I have a TensorFlow vector that only contains 1s and 0s, like a = [0, 0, 0, 1, 0, 1], and conditional on the value of a, I want to draw new random values 0 or 1. If the value of a is 1, I want to draw a new value but if the value of a is 0 I want to leave it alone. So I've tried this:
import tensorflow as tf
import tensorflow_probability as tfp
tfd = tfp.distributions
# random draw of zeros and ones
a = tfd.Binomial(total_count = 1.0, probs = 0.5).sample(6)
which gives me <tf.Tensor: shape=(6,), dtype=float32, numpy=array([0., 0., 0., 1., 0., 1.], dtype=float32)> then if I redraw
# redraw with a different probability if value is 1. in the original draw
b = tf.where(a == 1.0, tfd.Binomial(total_count = 1., probs = 0.5).sample(1), a)
I would expect tf.where to give me a new vector b that has, on average, half of the 1s become 0s but instead it either returns a copy of a or a vector of all 0s. Example output would be one of b = [0, 0, 0, 0, 0, 0], b = [0, 0, 0, 0, 0, 1], b = [0, 0, 0, 1, 0, 0], or b = [0, 0, 0, 1, 0, 1] . I could of course just use b = tfd.Binomial(total_count = 1.0, probs = 0.25).sample(6) but in my particular case the order of the original vector matters.
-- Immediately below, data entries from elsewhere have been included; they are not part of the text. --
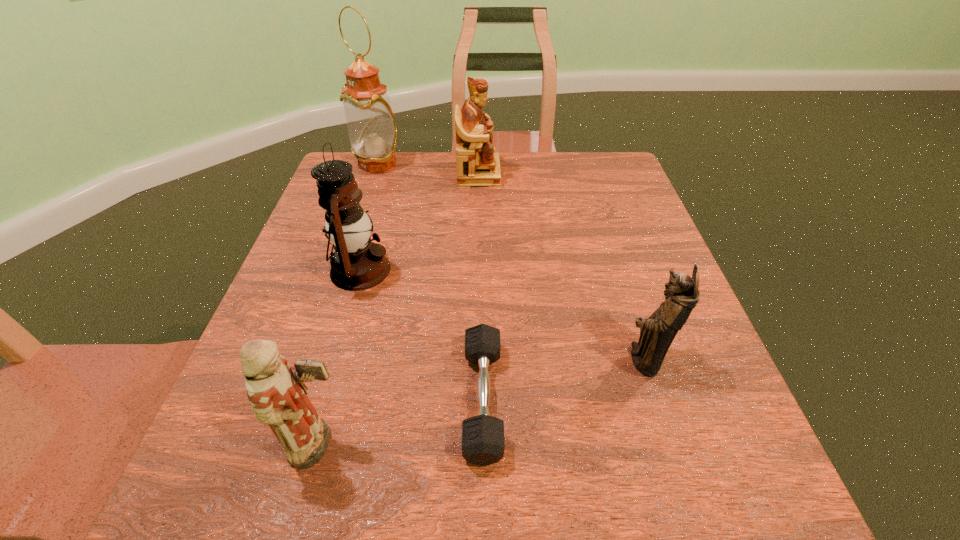
Where is `lantern present at the left edge`? lantern present at the left edge is located at coordinates (x=357, y=264).

Where is `figurine that is positioned at the left edge`? figurine that is positioned at the left edge is located at coordinates (276, 391).

Identify the location of object that is at the right edge. (657, 332).

I want to click on object that is at the far left corner, so pos(372,130).

Locate an element on the screen. object positioned at the near left corner is located at coordinates (276, 391).

Identify the location of free space at the far edge of the desktop. Image resolution: width=960 pixels, height=540 pixels. (518, 154).

The image size is (960, 540). What are the coordinates of `vacant space at the near edge of the desktop` in the screenshot? It's located at (501, 510).

Locate an element on the screen. blank space at the left edge of the desktop is located at coordinates (256, 426).

Find the location of a particular element. This screenshot has width=960, height=540. vacant space at the right edge is located at coordinates (647, 286).

Image resolution: width=960 pixels, height=540 pixels. Identify the location of vacant space at the far right corner. (592, 195).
A more general situation might use a different distribution so that bit-wise operations can't be easily used. For example
# random draw of normals
a = tfd.Normal(loc = 0., scale = 1.).sample(6)
# redraw with a different scale if value is greater than zero in the original draw
b = tf.where(a > 0, tfd.Normal(loc = 0., scale = 2.).sample(1), a)
APPROACH 1:
Not tested, but I think the middle param should be a tensor that matches the original one. E.g. 6 elements:
First, make a second random sequence, of same length:
a2 = tfd.Binomial(total_count = 1.0, probs = 0.5).sample(6)
NOTE: If you need a different probability, you simply use that probability when creating a2.
prob = 0.3
a2 = tfd.Binomial(total_count = 1.0, probs = prob).sample(6)
Then:
b = tf.where(a == 1.0, a2, a)
Explanation:
The values in a2 are irrelevant where a is 0, and are "prob" on average where a is 1.
APPROACH 2:
If that doesn't work, then first param needs to be mapped to a tensor of [true, false, ..]:
def pos(n):
return n > 0
cond = list(map(pos,a)) # I don't have TensorFlow handy; may need to replace `list` with appropriate function to create a Tensor.
b = tf.where(cond, a2, 0.0)
APPROACH 3:
Tested. Doesn't use tf.where.
First, make a second random sequence, of same length:
a2 = tfd.Binomial(total_count = 1.0, probs = prob).sample(6)
Then combine the two, "bitwise-and"ing corresponding elements:
def and2(a, b):
return (a & b)
b = list(map(and2, a, a2))
NOTE: could alternatively use any other function to combine the two corresponding elements.
Example data:
a = [0,0,1,1]
a2 = [0,1,0,1]
Result:
b = [0,0,0,1]
Explanation:
The values in a2 are irrelevant where a is 0, and are "prob" on average where a is 1.